Cultuurverschillen spelen niet alleen een rol als het gaat om immigratie en integratie, maar ook in het internationale bedrijfsleven. Door de steeds verder toenemende mondialisering van de economie en wetenschap moeten managers, consultants, zakenlui en wetenschappers uit heel de wereld met elkaar samenwerken. Het succes van die samenwerking hangt sterk af van de mate waarin men in staat is de onderlinge cultuurverschillen te overbruggen. Meestal wordt dan gekozen voor een van de volgende drie oplossingen. Sommige bedrijven maken gebruik van een zogenaamd universeel management model en maken dat tot hun standaard. Dat model is meestal afkomstig uit de V.S. en zal dus nauwelijks werken in andere landen op de wereld als het niet enigszins aangepast wordt aan de daar geldende normen en waarden. Deze aanpak ontkent het bestaan van cultuurverschillen of probeert die met het opleggen van zijn eigen standaard te onderdrukken, veelal vergeefs. Een andere oplossing is om de cultuurverschillen wel serieus te nemen en die te benaderen met een (meestal kwantitatief) model, zoals die van Hofstede, Trompenaars en Hampden-Turner, Schwartz, en Meyer. Die leveren echter een abstracte simplificatie van culturen op en gaan slechts in op een paar aspecten van een cultuur. Ze verklaren niet de beweegredenen van mensen in een andere culturen en daardoor word het ook niet mogelijk hen beter te begrijpen. En tenslotte bieden ze geen concrete aanwijzingen hoe je je in de dagelijkse praktijk in een andere cultuur zou moeten gedragen om effectief te managen of samen te werken. Een derde oplossing bestaat uit het aanleren van zogenaamde ‘intercultural communication skills’ of een ‘intercultural competence’. In deze visie bestaan er wel cultuurverschillen die de samenwerking kunnen belemmeren, maar men denkt deze te kunnen overbruggen door meer openheid en tolerantie tegenover elkaar te tonen en elkaar uitvoeriger te bevragen naar ieders bedoelingen en wensen. De intentie is niet om elkaars cultuur te leren kennen en daarvoor begrip te krijgen, maar om met een paar algemene technieken de plooien glad te strijken en storingen in communicatie en samenwerking op te lossen.
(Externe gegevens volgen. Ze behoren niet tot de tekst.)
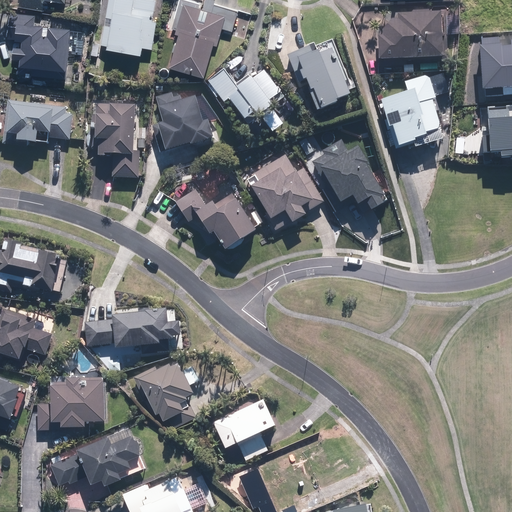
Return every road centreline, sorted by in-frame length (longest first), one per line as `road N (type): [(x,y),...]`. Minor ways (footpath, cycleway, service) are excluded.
road 1 (residential): [(231,318),(284,273),(314,267),(436,285),(511,267)]
road 2 (residential): [(416,511),(394,463),(361,421),(231,318)]
road 3 (residential): [(231,318),(129,239),(62,210),(0,197)]
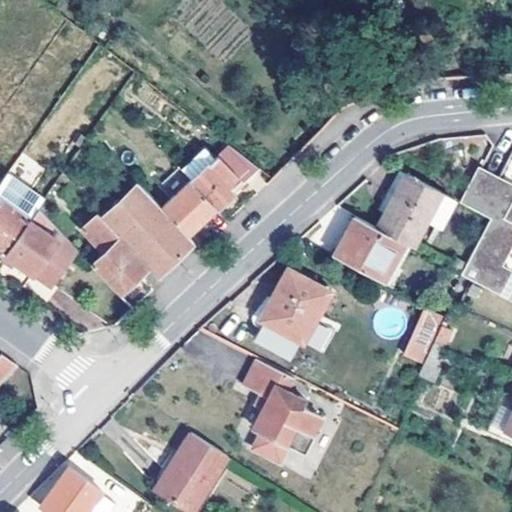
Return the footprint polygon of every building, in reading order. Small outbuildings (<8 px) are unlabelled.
[(246,182),(261,168),(230,144),(220,154),(246,182)] [(234,194),(246,182),(220,154),(215,159),(204,148),(183,169),(193,179),(220,208),(234,194)] [(27,154),(13,165),(28,182),(41,171),(27,154)] [(511,184),(484,168),(466,203),(493,218),(464,272),(463,274),(501,295),(511,275),(511,272),(501,267),(511,245),(511,184)] [(0,247),(4,251),(29,216),(34,209),(39,203),(43,196),(8,169),(4,174),(0,179),(0,247)] [(409,172),(379,226),(406,241),(414,245),(444,191),(409,172)] [(62,173),(52,187),(60,195),(72,182),(62,173)] [(194,243),(189,238),(163,209),(136,177),(130,183),(134,188),(105,215),(152,266),(159,274),(177,258),(194,243)] [(163,209),(189,238),(204,223),(220,208),(193,179),(188,185),(163,209)] [(61,200),(51,208),(57,214),(66,205),(61,200)] [(24,287),(43,301),(79,249),(46,225),(51,217),(39,203),(34,209),(29,216),(4,251),(15,259),(32,271),(19,289),(21,290),(24,287)] [(139,278),(152,266),(105,215),(101,211),(84,226),(107,251),(93,263),(122,294),(139,278)] [(384,280),(406,241),(379,226),(356,214),(335,253),(362,268),(384,280)] [(289,267),(263,317),(304,338),(330,291),(289,267)] [(130,306),(159,282),(152,273),(123,297),(130,306)] [(463,286),(457,299),(468,304),(473,291),(463,286)] [(41,304),(43,301),(24,287),(21,290),(41,304)] [(440,314),(427,307),(406,353),(421,359),(440,314)] [(435,340),(447,346),(455,329),(442,323),(435,340)] [(420,374),(423,375),(437,382),(444,369),(438,366),(447,346),(435,340),(420,374)] [(14,362),(3,354),(0,356),(0,385),(20,366),(14,362)] [(295,373),(258,354),(245,381),(262,390),(257,402),(267,407),(257,427),(260,428),(254,442),(279,456),(287,442),(306,453),(317,432),(313,430),(322,413),(304,404),(308,397),(288,386),(295,373)] [(171,466),(206,489),(229,453),(192,430),(171,466)] [(87,511),(104,489),(72,466),(45,502),(56,511),(87,511)] [(194,509),(206,489),(171,466),(158,486),(194,509)]
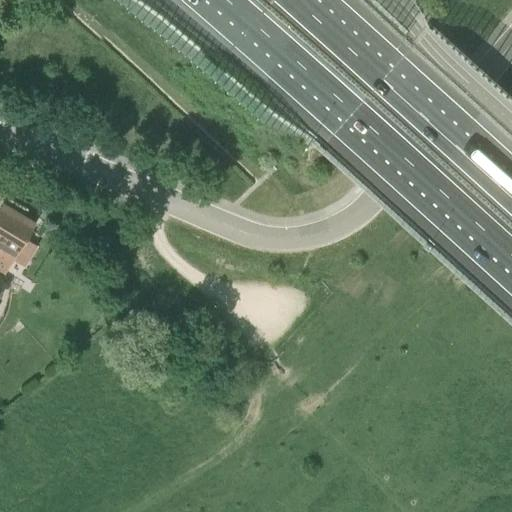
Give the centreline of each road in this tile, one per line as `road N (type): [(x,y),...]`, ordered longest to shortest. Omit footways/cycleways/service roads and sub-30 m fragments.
road 1 (residential): [(0,139),(250,237),(294,241),(335,230),(374,199),(511,43)]
road 2 (motorway): [(228,0),(511,248)]
road 3 (motorway): [(511,189),(296,0)]
road 4 (track): [(318,401),(511,212)]
road 5 (track): [(431,511),(276,360)]
road 6 (track): [(159,199),(158,240),(276,360)]
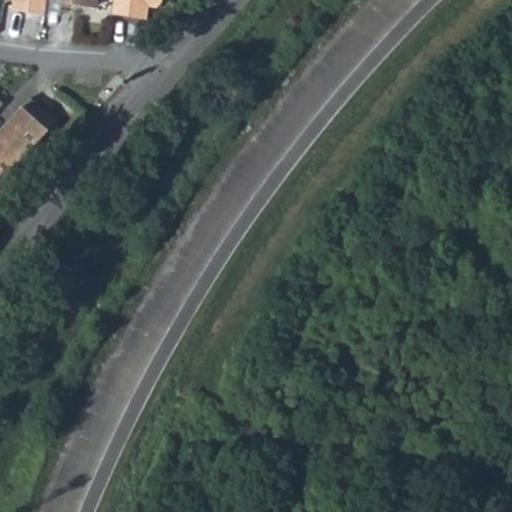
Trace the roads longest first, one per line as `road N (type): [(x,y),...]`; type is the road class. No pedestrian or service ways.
road 1 (tertiary): [(0,269),(156,85)]
road 2 (residential): [(156,85),(133,71),(0,52)]
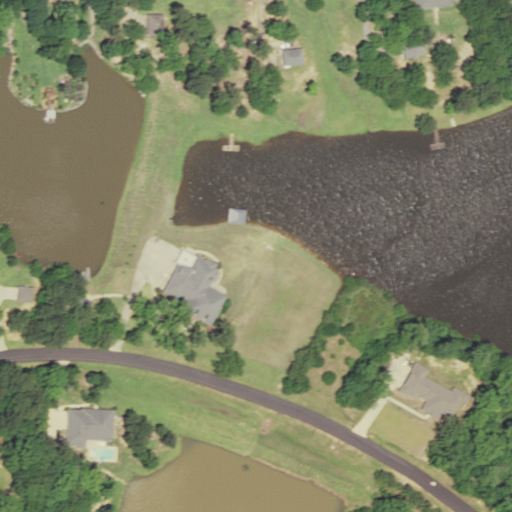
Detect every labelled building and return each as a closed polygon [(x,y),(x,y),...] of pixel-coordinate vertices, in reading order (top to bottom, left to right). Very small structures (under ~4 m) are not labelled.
[(157,35),(157,13),(142,13),(142,35),(157,35)] [(397,58),(417,54),(413,39),(394,42),(397,58)] [(278,65),(298,63),(296,47),(277,48),(278,65)] [(220,292),(206,287),(214,265),(175,250),(159,292),(181,301),(176,311),(207,324),(220,292)] [(29,286),(13,286),(13,301),(29,301),(29,286)]
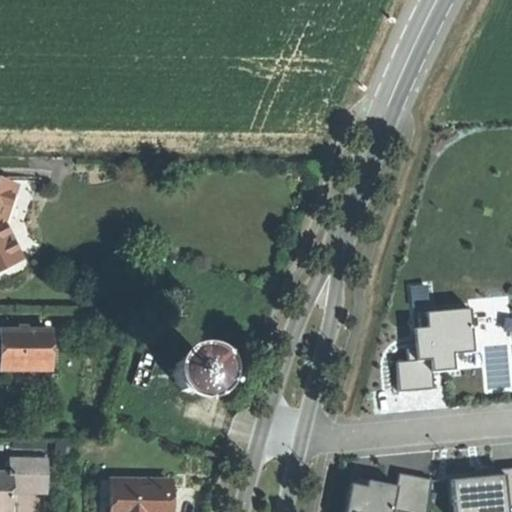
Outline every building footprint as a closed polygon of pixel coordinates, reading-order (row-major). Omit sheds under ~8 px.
[(15,248),(3,225),(12,196),(6,184),(0,181),(0,266),(11,262),(15,248)] [(394,360),(396,390),(430,387),(429,371),(444,370),(442,352),(464,350),(461,308),(417,311),(419,328),(405,329),(407,359),(394,360)] [(3,367),(50,368),(51,330),(4,329),(4,350),(3,367)] [(191,356),(183,358),(177,362),(172,369),(170,377),(172,385),(176,391),(183,396),(190,397),(198,396),(205,392),(209,385),(211,377),(210,370),(205,363),(199,358),(191,356)] [(12,471),(12,488),(47,489),(47,457),(11,457),(11,471),(12,471)] [(449,480),(452,511),(507,511),(507,508),(511,507),(511,468),(494,470),(494,476),(449,480)] [(0,510),(12,511),(12,488),(12,471),(11,471),(0,471),(0,510)] [(349,491),(344,511),(426,511),(431,480),(398,474),(396,487),(366,481),(365,487),(364,494),(349,491)] [(102,511),(110,511),(111,481),(103,480),(102,511)] [(165,511),(165,481),(111,481),(110,511),(165,511)] [(365,487),(350,485),(349,491),(364,494),(365,487)]
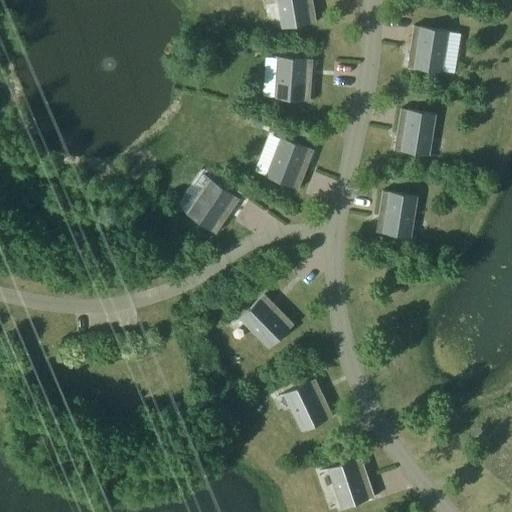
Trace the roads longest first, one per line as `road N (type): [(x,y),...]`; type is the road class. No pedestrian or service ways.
road 1 (residential): [(0,300),(85,311),(155,299),(296,235),(330,241)]
road 2 (residential): [(441,511),(384,442),(363,401),(330,241)]
road 3 (residential): [(330,241),(370,81),(373,0)]
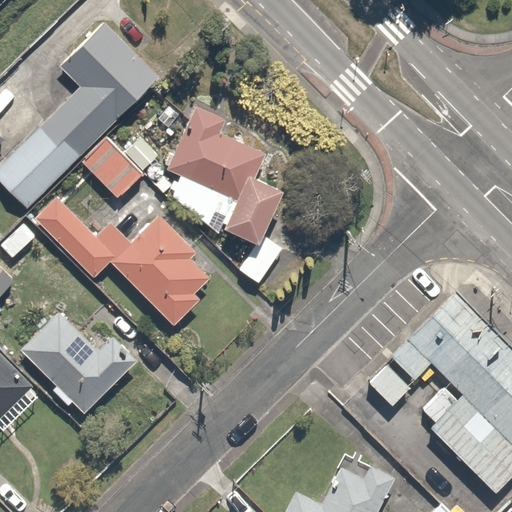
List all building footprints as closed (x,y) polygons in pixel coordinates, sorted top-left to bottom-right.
[(99,130),(156,71),(98,14),(53,60),(77,84),(0,162),(0,181),(25,206),(71,158),(75,154),(99,130)] [(254,243),(259,233),(280,188),(254,177),(267,150),(221,128),(226,118),(196,104),(166,167),(176,172),(163,200),(249,241),(254,243)] [(116,194),(160,149),(138,127),(117,148),(103,135),(80,159),(116,194)] [(106,264),(170,327),(220,276),(150,208),(129,230),(108,208),(89,227),(53,191),(27,217),(91,280),(106,264)] [(0,292),(19,272),(0,254),(0,292)] [(511,434),(511,381),(432,300),(380,350),(425,396),(401,419),(462,482),(511,434)] [(19,351),(80,412),(136,355),(108,328),(91,346),(57,312),(19,351)] [(0,422),(36,390),(0,350),(0,422)] [(288,486),(275,511),(372,511),(391,475),(341,450),(317,500),(288,486)] [(511,511),(511,491),(491,511),(511,511)] [(452,511),(438,497),(422,511),(452,511)]
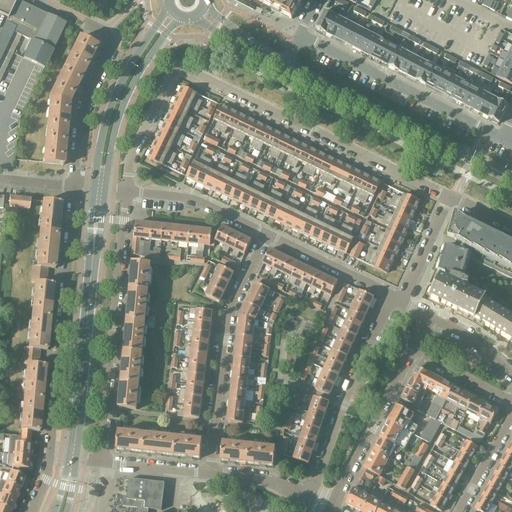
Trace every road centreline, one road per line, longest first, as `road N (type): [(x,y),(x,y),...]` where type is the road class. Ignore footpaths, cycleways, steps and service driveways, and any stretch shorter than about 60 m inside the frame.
road 1 (residential): [(452,195),(176,67)]
road 2 (residential): [(101,462),(127,191)]
road 3 (residential): [(73,185),(50,456)]
road 4 (residential): [(209,473),(228,317),(265,233)]
road 5 (residential): [(502,138),(299,34)]
road 6 (residential): [(398,301),(373,331),(307,503)]
road 7 (tertiary): [(170,5),(111,107),(94,186)]
road 8 (tertiary): [(104,187),(123,101),(179,16)]
road 9 (residential): [(89,21),(113,42),(84,99),(73,185)]
road 10 (residential): [(330,511),(413,350)]
road 11 (tertiary): [(429,138),(284,65)]
road 12 (residential): [(398,301),(265,233)]
road 13 (residential): [(265,233),(195,199),(127,191)]
road 14 (tertiary): [(72,459),(89,317)]
road 15 (residential): [(127,191),(137,140),(176,67)]
road 16 (residential): [(402,0),(398,7),(480,49),(496,19)]
road 17 (tertiary): [(94,186),(89,317)]
road 18 (tertiary): [(89,317),(104,187)]
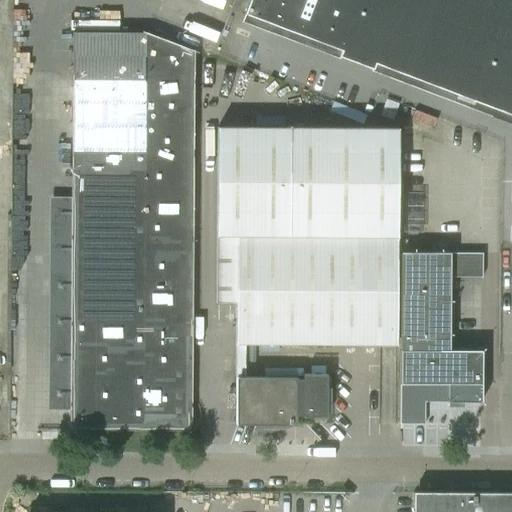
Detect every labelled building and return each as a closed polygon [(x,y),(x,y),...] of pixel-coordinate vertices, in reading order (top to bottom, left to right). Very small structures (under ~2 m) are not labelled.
[(511,0),(248,0),(243,14),(296,33),(340,50),(338,56),(372,69),(374,63),(511,115),(511,0)] [(72,32),(71,198),(49,197),(48,410),(69,410),(69,430),(191,431),(194,51),(146,33),(72,32)] [(216,235),(215,303),(236,303),(236,404),(235,425),(257,425),(257,433),(279,427),(296,423),(296,417),(326,417),(326,374),(303,374),(303,379),(296,379),(296,377),(244,377),(245,344),(395,344),(397,128),(217,127),(216,235)] [(481,277),(482,253),(449,253),(449,252),(400,252),(399,335),(399,383),(398,423),(424,423),(424,401),(480,401),(481,350),(448,350),(449,277),(481,277)] [(488,511),(489,492),(464,492),(412,492),(412,501),(411,511),(488,511)] [(511,511),(511,492),(489,492),(488,511),(511,511)]
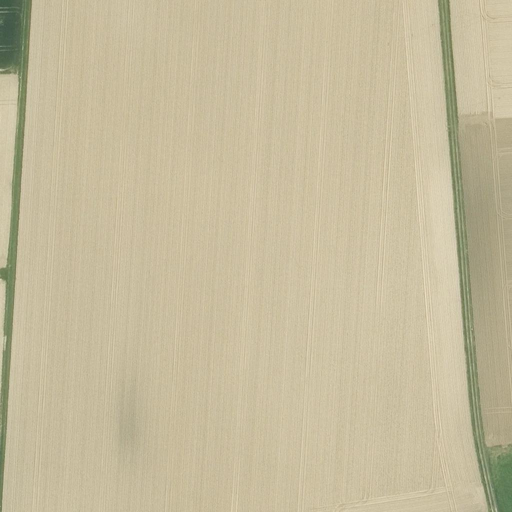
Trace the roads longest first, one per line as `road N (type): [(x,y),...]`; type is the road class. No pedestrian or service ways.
road 1 (track): [(494,511),(473,404),(446,0)]
road 2 (track): [(0,425),(26,0)]
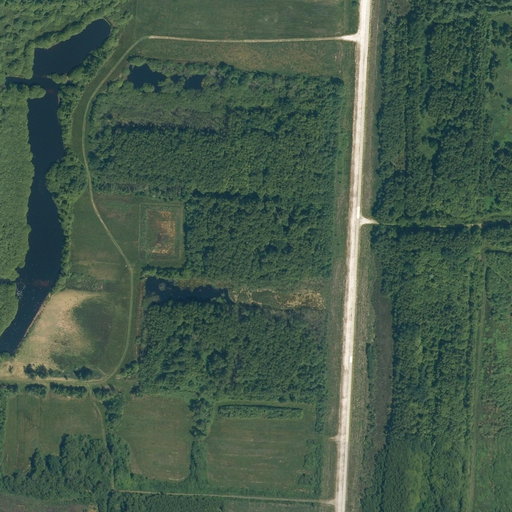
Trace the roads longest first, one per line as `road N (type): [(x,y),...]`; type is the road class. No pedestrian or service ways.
road 1 (track): [(338,500),(351,221)]
road 2 (track): [(351,221),(360,37)]
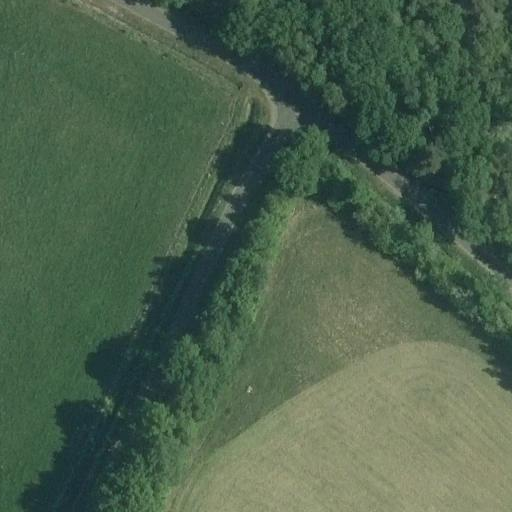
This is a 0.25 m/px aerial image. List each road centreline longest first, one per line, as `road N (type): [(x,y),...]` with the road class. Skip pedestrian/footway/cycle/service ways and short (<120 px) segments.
road 1 (unclassified): [(91,511),(244,183),(297,106)]
road 2 (unclassified): [(297,106),(511,280)]
road 3 (unclassified): [(297,106),(225,55),(121,0)]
Bovenstaande drie benaderingen leiden echter niet tot (blijvend) resultaat, omdat men zich niet echt wil verdiepen in andermans cultuur. Maar juist het begrijpen van de culturele logica die ertoe leidt dat anderen zich anders gedragen opent andere perspectieven en is verrijkend, zeker als je in staat bent die zelf aan te wenden. In 2010 was ik na jaren weer in Egypte. Maar omdat ik de culturele logica van die cultuur inmiddels begreep en zelf kon aanwenden, voelde ik mij als een vis in het water. De angsten, de ergernissen, de frustraties en gevoelens van machteloosheid die ik ooit had gehad waren er niet meer, want ik wist nu (in voldoende mate) hoe ik het spel mee moest spelen.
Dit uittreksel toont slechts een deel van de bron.